I’ve gotten better since then, I swear. But I still have to work at it daily. If you’re like me and you fall prey to getting stressed out over situations – some of which you probably can’t control – focus on what you can do to a) reduce that stress, and b) manage that stress. Here are some tips related to both…
How to Reduce Stress – 11 tips!
- Reduce activities or responsibilities. If you have too many things on your plate, it’s easy to get overwhelmed. Consider giving up things that aren’t as important to you. If you’re overwhelmed by essential responsibilities, ask for support from others to help.
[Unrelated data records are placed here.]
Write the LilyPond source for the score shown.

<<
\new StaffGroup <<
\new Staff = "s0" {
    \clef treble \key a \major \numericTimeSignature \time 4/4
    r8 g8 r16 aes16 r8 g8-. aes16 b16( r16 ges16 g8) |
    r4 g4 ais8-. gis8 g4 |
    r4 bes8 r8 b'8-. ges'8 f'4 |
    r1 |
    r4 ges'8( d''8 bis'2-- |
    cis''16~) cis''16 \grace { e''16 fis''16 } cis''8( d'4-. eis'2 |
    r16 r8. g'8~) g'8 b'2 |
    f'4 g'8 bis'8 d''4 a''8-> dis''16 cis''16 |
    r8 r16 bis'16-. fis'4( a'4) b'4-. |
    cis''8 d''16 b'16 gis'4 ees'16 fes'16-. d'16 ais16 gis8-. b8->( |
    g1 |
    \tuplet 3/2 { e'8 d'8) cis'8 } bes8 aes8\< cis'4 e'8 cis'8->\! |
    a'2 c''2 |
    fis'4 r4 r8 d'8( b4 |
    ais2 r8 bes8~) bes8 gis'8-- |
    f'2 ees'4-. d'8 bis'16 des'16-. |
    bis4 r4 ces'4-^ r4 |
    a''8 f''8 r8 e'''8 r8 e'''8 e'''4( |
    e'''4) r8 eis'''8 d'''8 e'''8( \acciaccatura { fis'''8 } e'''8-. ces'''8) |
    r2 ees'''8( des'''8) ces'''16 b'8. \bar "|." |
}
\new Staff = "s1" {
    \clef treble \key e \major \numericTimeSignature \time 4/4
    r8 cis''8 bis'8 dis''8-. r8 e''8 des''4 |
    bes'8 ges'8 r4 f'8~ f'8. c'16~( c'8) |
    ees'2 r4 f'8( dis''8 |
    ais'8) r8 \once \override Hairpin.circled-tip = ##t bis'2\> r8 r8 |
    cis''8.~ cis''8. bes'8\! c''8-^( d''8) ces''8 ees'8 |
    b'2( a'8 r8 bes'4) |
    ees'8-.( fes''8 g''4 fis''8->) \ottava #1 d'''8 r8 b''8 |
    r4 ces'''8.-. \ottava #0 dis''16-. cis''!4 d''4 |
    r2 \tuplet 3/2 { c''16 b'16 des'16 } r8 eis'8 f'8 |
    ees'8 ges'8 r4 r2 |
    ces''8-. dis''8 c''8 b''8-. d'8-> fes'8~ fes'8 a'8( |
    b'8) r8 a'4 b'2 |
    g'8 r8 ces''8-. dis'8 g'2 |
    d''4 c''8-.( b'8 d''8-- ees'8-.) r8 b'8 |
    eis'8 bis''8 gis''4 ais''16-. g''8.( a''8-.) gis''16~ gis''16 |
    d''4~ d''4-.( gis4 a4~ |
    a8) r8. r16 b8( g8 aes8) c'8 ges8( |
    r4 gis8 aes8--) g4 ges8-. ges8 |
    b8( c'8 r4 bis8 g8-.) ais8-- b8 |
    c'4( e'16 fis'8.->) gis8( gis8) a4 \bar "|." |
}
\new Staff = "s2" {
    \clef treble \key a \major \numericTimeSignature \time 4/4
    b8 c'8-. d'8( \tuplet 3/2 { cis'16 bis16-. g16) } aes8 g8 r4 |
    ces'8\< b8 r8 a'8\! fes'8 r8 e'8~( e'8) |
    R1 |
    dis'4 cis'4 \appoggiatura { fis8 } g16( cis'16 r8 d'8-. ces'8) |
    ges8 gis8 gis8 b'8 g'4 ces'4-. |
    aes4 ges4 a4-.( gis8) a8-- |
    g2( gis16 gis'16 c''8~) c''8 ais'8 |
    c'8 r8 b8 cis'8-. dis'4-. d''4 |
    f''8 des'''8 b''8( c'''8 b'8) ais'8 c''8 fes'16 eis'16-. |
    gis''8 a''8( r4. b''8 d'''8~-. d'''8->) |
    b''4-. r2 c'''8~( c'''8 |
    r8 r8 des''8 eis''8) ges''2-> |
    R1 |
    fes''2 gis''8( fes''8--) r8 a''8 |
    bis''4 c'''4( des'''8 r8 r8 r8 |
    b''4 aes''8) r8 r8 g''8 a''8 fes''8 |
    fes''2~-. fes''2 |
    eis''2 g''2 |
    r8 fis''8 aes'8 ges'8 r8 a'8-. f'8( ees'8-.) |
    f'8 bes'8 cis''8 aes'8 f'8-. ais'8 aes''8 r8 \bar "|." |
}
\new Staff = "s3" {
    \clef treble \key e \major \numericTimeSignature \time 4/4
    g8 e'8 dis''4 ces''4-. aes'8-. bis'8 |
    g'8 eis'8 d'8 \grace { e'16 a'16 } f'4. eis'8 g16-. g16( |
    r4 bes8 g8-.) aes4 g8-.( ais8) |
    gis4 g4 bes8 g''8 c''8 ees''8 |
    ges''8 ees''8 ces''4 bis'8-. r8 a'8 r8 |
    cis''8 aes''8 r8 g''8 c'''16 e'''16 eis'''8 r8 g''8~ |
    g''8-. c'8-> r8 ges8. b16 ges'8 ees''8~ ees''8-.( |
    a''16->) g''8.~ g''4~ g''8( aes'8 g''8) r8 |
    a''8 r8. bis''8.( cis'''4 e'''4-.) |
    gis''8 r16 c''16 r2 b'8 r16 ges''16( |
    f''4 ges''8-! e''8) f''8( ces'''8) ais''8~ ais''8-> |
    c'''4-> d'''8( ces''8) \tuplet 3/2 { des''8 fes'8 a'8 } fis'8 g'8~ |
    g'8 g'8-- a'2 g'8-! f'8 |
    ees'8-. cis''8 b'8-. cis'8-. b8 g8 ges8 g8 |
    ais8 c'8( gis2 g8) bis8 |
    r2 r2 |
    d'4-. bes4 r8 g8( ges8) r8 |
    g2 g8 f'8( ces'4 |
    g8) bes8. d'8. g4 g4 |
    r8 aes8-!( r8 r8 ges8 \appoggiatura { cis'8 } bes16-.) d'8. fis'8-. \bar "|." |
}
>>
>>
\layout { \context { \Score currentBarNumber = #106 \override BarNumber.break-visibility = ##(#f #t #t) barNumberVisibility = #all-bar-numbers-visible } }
- Learn to say no. Whether it’s parties, volunteer opportunities, or work-related issues – if there are things that you don’t want to do and you don’t have to do them, learn to say no to them.
- Budget better. This applies to both time and money, two of the big things that almost everyone feels like they don’t have enough of. Budget better when it comes to both of these, and you may find your stress level decreasing.
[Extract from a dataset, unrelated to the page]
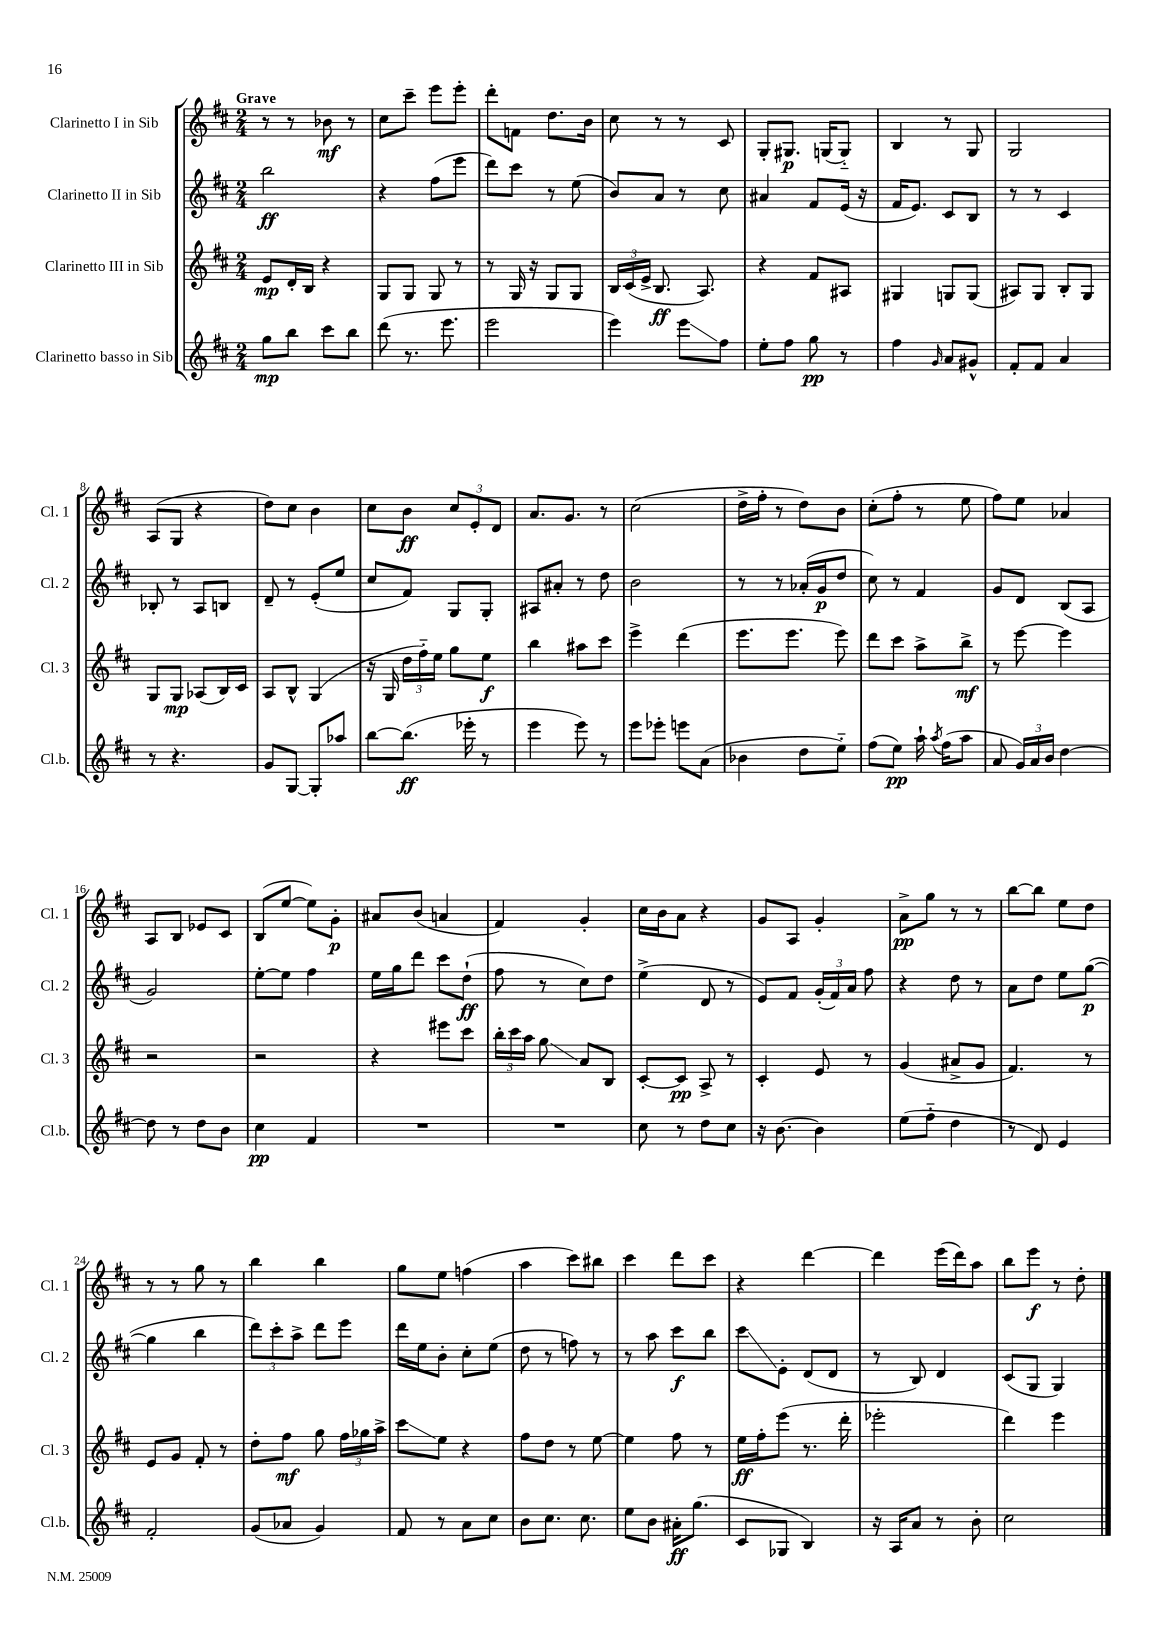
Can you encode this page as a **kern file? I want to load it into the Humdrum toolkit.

- Disengage in negative relationships. Do you ever have that friend or family member that complains about everything every time you see them? You know how it can put you in a bad mood too? Stop engaging with them as much.
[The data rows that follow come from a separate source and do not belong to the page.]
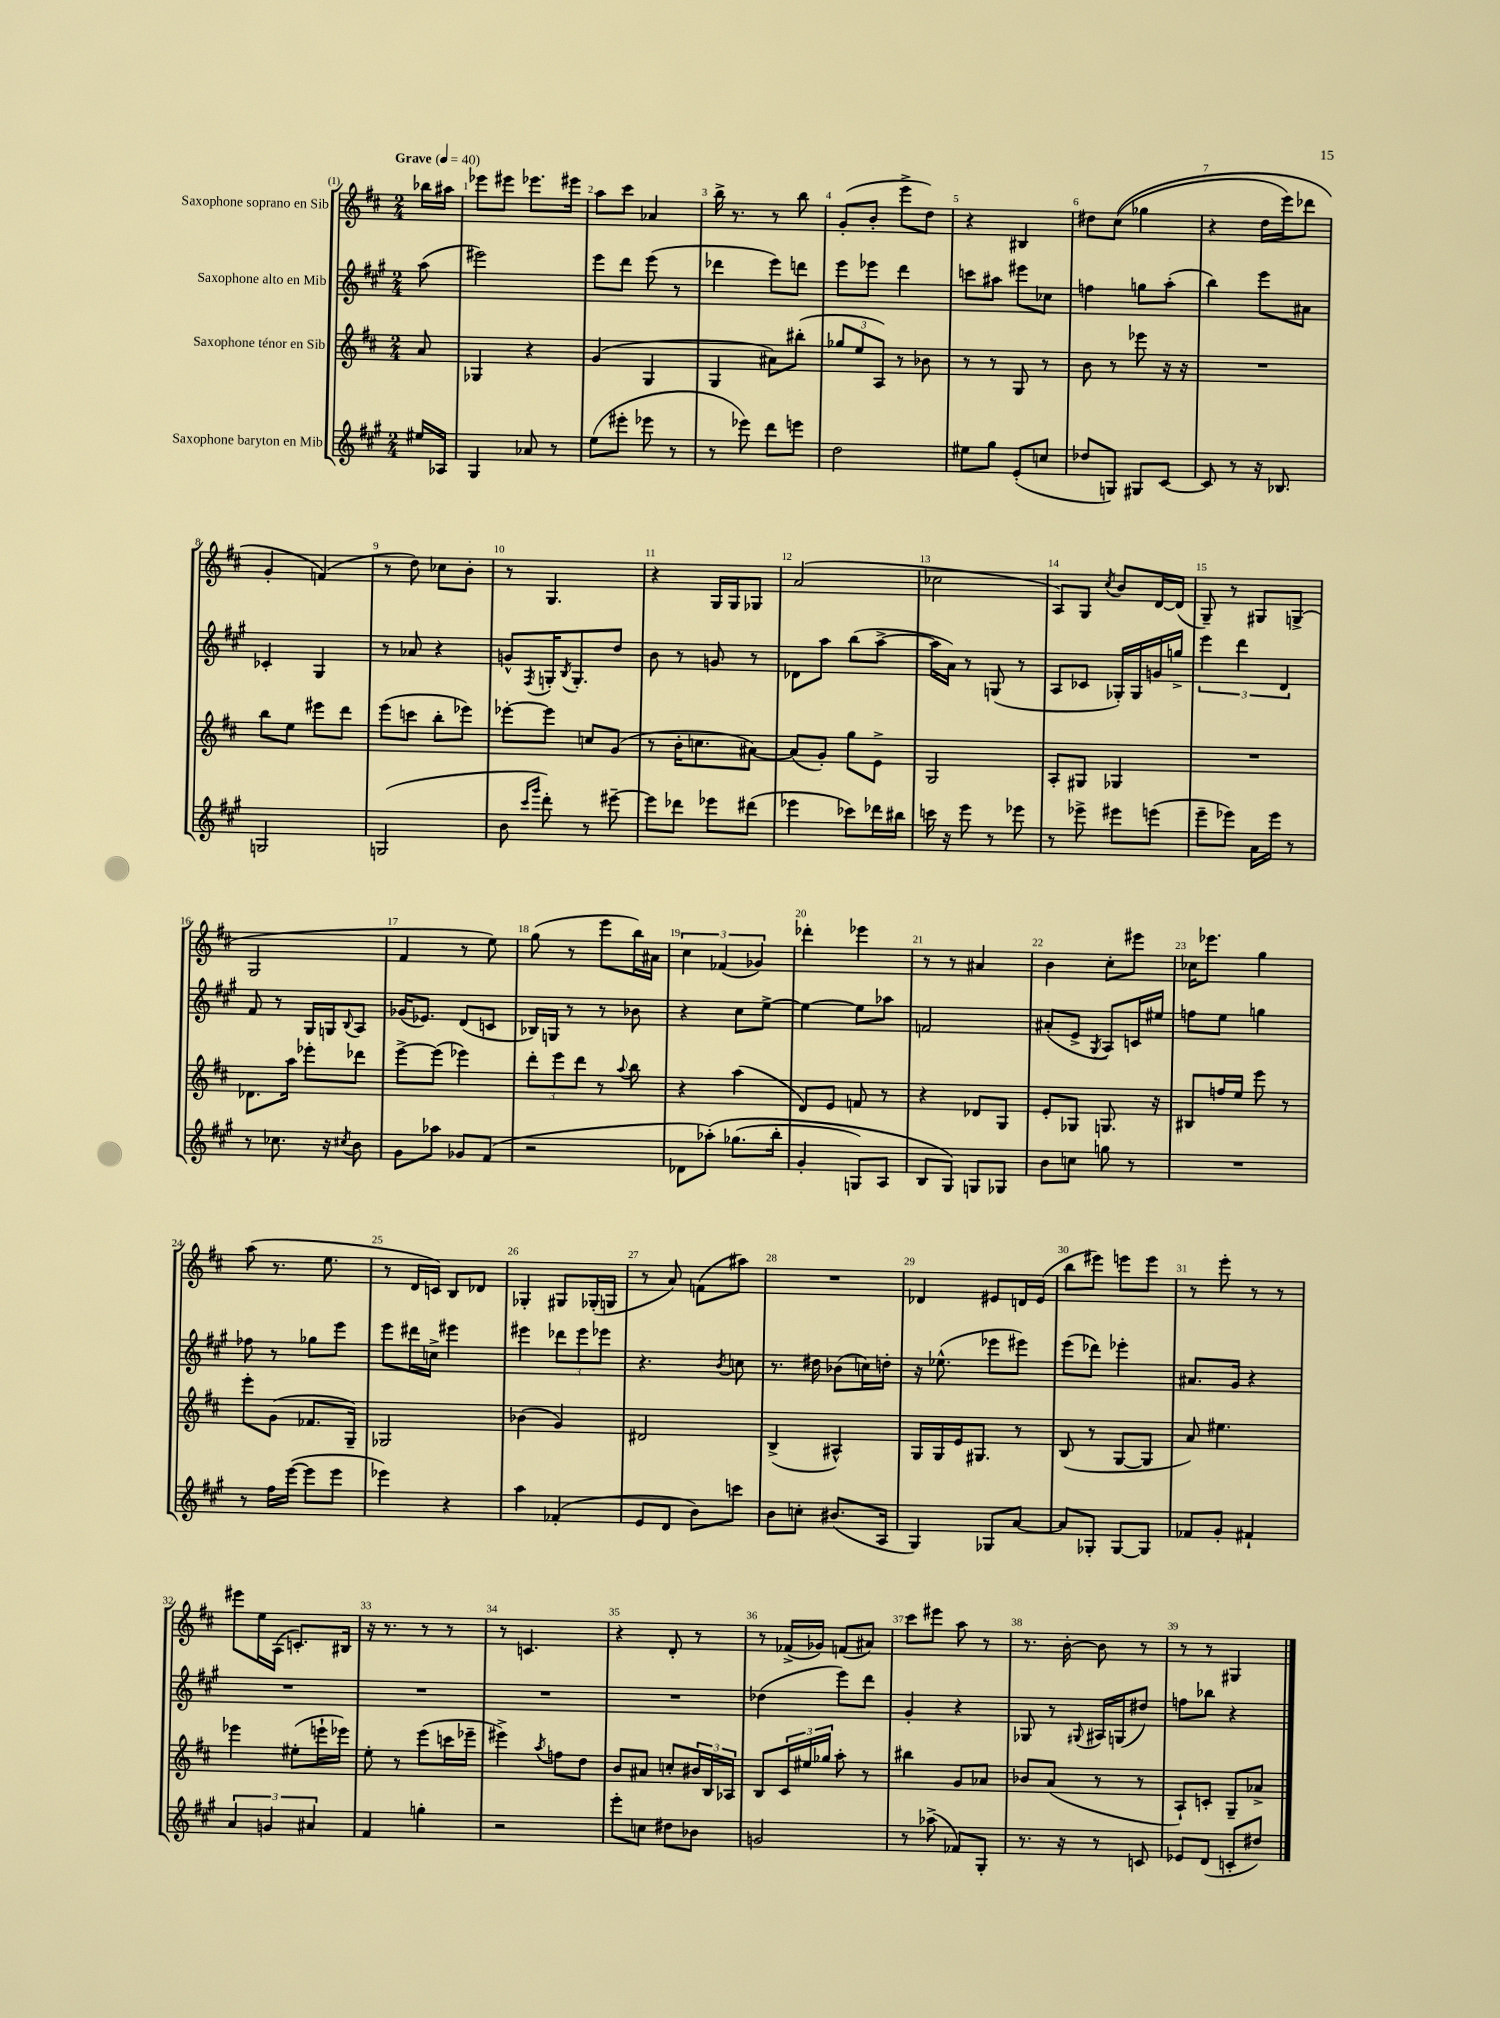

**kern	**kern	**kern	**kern
*staff4	*staff3	*staff2	*staff1
*clefG2	*clefG2	*clefG2	*clefG2
*k[f#c#g#]	*k[f#c#]	*k[f#c#g#]	*k[f#c#]
*M2/4	*M2/4	*M2/4	*M2/4
*MM40	*MM40	*MM40	*MM40
16ee#	8a	(8aa	16bb-
16A-	.	.	16aa#
=	=	=	=
4G#	4G-	2eee#)	8eee-
.	.	.	8eee#
8a-	4r	.	8.eee-
8r	.	.	.
.	.	.	16eee#
=	=	=	=
(8ee	(4g	8eee	8aa
8eee#'	.	8ddd	8ccc#
8eee-	4G	(8eee	4a-
8r	.	8r	.
=	=	=	=
8r	4G	4ddd-	16bb^
.	.	.	8.r
8eee-)	.	.	.
8ddd	8a#)	8eee)	8r
8eee	(8bb#'	8ddd	8bb
=	=	=	=
2dd	12gg-	8eee	(8g'
.	12ee	.	.
.	.	8eee-	8b'
.	12A)	.	.
.	8r	4ddd	8eee^
.	8b-	.	8dd)
=	=	=	=
8ee#	8r	8ccc	4r
8gg#	8r	8aa#	.
(8e'	8G	8eee#	4B#
8cc	8r	8cc-	.
=	=	=	=
8dd-	8b	4ff	8dd#
8G)	8r	.	&((8cc#
8G#	8eee-	8gg	4gg-
[8c#	16r	(8aa'	.
.	16r	.	.
=	=	=	=
8c#]	2r	4bb)	4r
8r	.	.	.
16r	.	8eee	16dd
8.B-	.	.	16eee)
.	.	8a#	8ddd-
=	=	=	=
2G	8bb	4c-'	4g'
.	8ee	.	.
.	8eee#	4G#	(4f&)
.	8ddd	.	.
=	=	=	=
(2G	(8eee	8r	8r
.	8ccc	8a-	8dd)
.	8bb'	4r	8cc-
.	8eee-)	.	8b'
=	=	=	=
8b	[8eee-'	8g^^	8r
16qqccc#	.	.	.
16qqggg#	.	8qF#	.
8ddd')	8eee-]	16G'	4.G
.	.	8qB	.
.	.	8.G'	.
8r	8cc	.	.
[8eee#~	(8g	8dd	.
=	=	=	=
8eee#]	8r	8b	4r
8ddd-	16b'	8r	.
.	8.cc	.	.
8eee-	.	8g	16G
.	.	.	16G
(8ddd#	[8a#)	8r	8G-
=	=	=	=
4eee-	(8a#]	8d-	(2a
.	8g')	8aa	.
8ccc-)	8gg	(8bb	.
16ddd-	8e^	[8aa^	.
16bb#	.	.	.
=	=	=	=
16ccc	2G	16aa]	2cc-
16r	.	16a)	.
8eee	.	8r	.
8r	.	(8G	.
8eee-	.	8r	.
=	=	=	=
8r	8A'	8A	8A)
8eee-^	8G#	8c-	8G
.	.	.	8qcc#
8eee#	4G-	16G-')	8b
.	.	16G-	.
(8eee	.	16g	[16d
.	.	16gg^	(16d]
=	=	=	=
8eee~	2r	6eee	8G~)
8eee-)	.	.	8r
.	.	6ddd	.
16a	.	.	8G#
16eee-	.	.	.
.	.	6d	.
8r	.	.	(8G^
=	=	=	=
8r	8.d-	8f#	2G
8.cc-	.	8r	.
.	16aa	.	.
.	8eee-'	16G#	.
16r	.	16G	.
8qcc#	.	8qqB	.
8b	8ddd-	8A	.
=	=	=	=
8g#	[8eee^	(16g-	4f#
.	.	8.e-)	.
8aa-	(8eee]	.	.
8g-	4eee-)	(8d	8r
(8f#	.	8c	8ee)
=	=	=	=
2r	12ddd'	16B-)	(8gg
.	.	16G	.
.	12eee	.	.
.	.	8r	8r
.	12ddd	.	.
.	8r	8r	8eee
.	8qqaa	.	.
.	8bb	8b-	16bb)
.	.	.	16a#
=	=	=	=
8d-	4r	4r	6cc#
&(8aa-')	.	.	.
.	.	.	(6f-
(8.gg-	(4aa	8cc#	.
.	.	.	6g-)
.	.	[8ee^	.
16bb'	.	.	.
=	=	=	=
4g#'	8d)	4ee_	4ddd-'
.	8e	.	.
8G)	8f	8ee]	4eee-
8A	8r	8aa-	.
=	=	=	=
8B	4r	2f	8r
8G#&)	.	.	8r
8G	8d-	.	4a#
8G-	8G	.	.
=	=	=	=
8b	8e'	(8a#'	4b
8cc	8G-	8e^	.
.	.	8qG#	.
8gg	8.G	8A)	8cc#'
8r	.	16c	8eee#
.	16r	16ee#	.
=	=	=	=
2r	8B#	8ff	16cc-
.	.	.	8.eee-
.	16ff	8ee	.
.	16ee	.	.
.	8eee	4gg	4gg
.	8r	.	.
=	=	=	=
8r	8eee'	8ff-	(8aa
16ff#	(8g	8r	8.r
([16eee	.	.	.
8eee]	8.f-	8gg-	.
.	.	.	8.ee
8eee	.	8eee	.
.	16G~)	.	.
=	=	=	=
4eee-)	2G-	8eee	8r
.	.	16ddd#	16d
.	.	16cc^	16c)
4r	.	4eee#	8B
.	.	.	8d-
=	=	=	=
4aa	(4b-	4eee#	4G-'
(4f-'	4g)	12ddd-	8G#
.	.	12eee#	.
.	.	.	(16G-'
.	.	12eee-	.
.	.	.	16G
=	=	=	=
8e	2d#	4.r	8r
8d	.	.	8a)
8b)	.	.	(8f
.	.	8qb	.
8ccc	.	8cc	8aa#)
=	=	=	=
8b	(4B^	8.r	2r
8cc'	.	.	.
.	.	16dd#	.
(8.b#	4A#^^)	(8b-	.
.	.	16cc)	.
16A	.	16dd'	.
=	=	=	=
4G#)	16G	16r	4d-
.	16G	(8.ee-^^	.
.	16e	.	.
.	8.G#	.	.
8G-	.	8eee-	8e#
[8a	8r	8eee#)	16d
.	.	.	(16e#
=	=	=	=
8a]	(8B	(8eee	8bb
8G-'	8r	8ddd-)	8eee#)
[8G-	[8G	4eee-'	8eee
8G-]	8G]	.	8eee
=	=	=	=
8f-	8a)	8.a#	8r
8g#'	4.ee#	.	8eee'
.	.	16g#	.
4f#`	.	4r	8r
.	.	.	8r
=	=	=	=
6a	4eee-	2r	8eee#
.	.	.	16ee
6g	.	.	.
.	.	.	(16A
.	(8ee#'	.	8.c')
6a#	.	.	.
.	16eee`	.	.
.	16eee-)	.	16B#
=	=	=	=
4f#	8ee'	2r	16r
.	.	.	8.r
.	8r	.	.
4gg'	(8eee	.	8r
.	16ccc	.	8r
.	16eee-~	.	.
=	=	=	=
2r	4eee#^)	2r	8r
.	.	.	4.c
.	8qaa	.	.
.	8ff	.	.
.	8dd	.	.
=	=	=	=
8eee'	8b	2r	4r
8cc	8a#	.	.
8dd#	8cc'	.	8d'
8b-	24b#	.	8r
.	24B	.	.
.	24A-	.	.
=	=	=	=
2g	8B	(4dd-	8r
.	24c#	.	(16f-^
.	24ee#	.	.
.	.	.	16g-)
.	24gg-	.	.
.	8aa'	8eee)	(8f
.	8r	8ddd	8a#)
=	=	=	=
8r	4bb#	4g#'	8ccc#
(8aa-^	.	.	8eee#
8f-)	8g	4r	8aa
8G#'	8a-	.	8r
=	=	=	=
8.r	8b-	8G-	8.r
.	(8a	8r	.
16r	.	.	[16b'
.	.	8qqG#	.
8r	8r	16A#	8b]
.	.	(16G	.
8c	8r	8dd#)	8r
=	=	=	=
8e-	8A`)	8ff	8r
(8d	8c'	8bb-	8r
8c'	8G~	4r	4G#
8dd#)	8a-^	.	.
==	==	==	==
*-	*-	*-	*-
- Actively create a positive perception. This is probably the toughest, but if you work on consistently trying to have a positive outlook, searching for the best in people, and practicing gratitude – you may find yourself less stressed out by situations that previously bothered you.
- Exercise. Exercise is by far my personal favorite stress management technique. And research supports this – studies show exercise improves stress, anxiety, and depression. Consider trying different types to see what helps you most. While I may enjoy a solo long run to process my thoughts, someone else might enjoy a Zumba class with friends, taking their anger out on a boxing bag, or getting in touch with their mind and body at yoga.
- Get enough sleep. I don’t know about you, but I am certainly way more cranky and on edge if I haven’t gotten enough sleep. Sleep helps you feel refreshed each day, and also helps your brain to process the events of the day.
- Consider mindful practices that help you to relax. Progressive muscle relaxation, where you gradually tense than relax muscles throughout your body, works for many people. Meditation (whether silent or guided) might be a good tool for you. Visualization of positive outcomes is a tool that is particularly relevant for athletes.
- Work/play balance. Everyone needs some realm of balance between their responsibilities and having fun. The optimal breakdown depends on your personality and personal situation, but remember to incorporate a social life and/or hobbies into your otherwise busy schedule. A get-together with the girls might be just what you need to put you in a better mood.
- Laughter. In one of the textbooks I used to use when I taught at the college, there was a statistic that children laugh something like 100 to 200 times per day, while adults only laugh about 15 times per day. If you’re having a stressful day, head on over to youtube and find a few funny videos to watch. I’m a fan of standup comedy when I need a boost.
- Declutter. If I’m experiencing stress, having a messy desk seems to make everything worse. I function much better in a clean environment. Plus, the act of cleaning and organizing itself seems very cathartic to me, so it’s a perfect activity to do when experiencing stress.